Task requirements: Edit the rows below so that every "phylum" reads "division", and leave everything else unchanged.

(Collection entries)
○ ○ ○

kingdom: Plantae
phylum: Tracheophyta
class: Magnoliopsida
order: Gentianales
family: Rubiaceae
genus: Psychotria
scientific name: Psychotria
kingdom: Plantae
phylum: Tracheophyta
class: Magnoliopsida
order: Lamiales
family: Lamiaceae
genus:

○ ○ ○

Task response:
kingdom: Plantae
division: Tracheophyta
class: Magnoliopsida
order: Gentianales
family: Rubiaceae
genus: Psychotria
scientific name: Psychotria
kingdom: Plantae
division: Tracheophyta
class: Magnoliopsida
order: Lamiales
family: Lamiaceae
genus:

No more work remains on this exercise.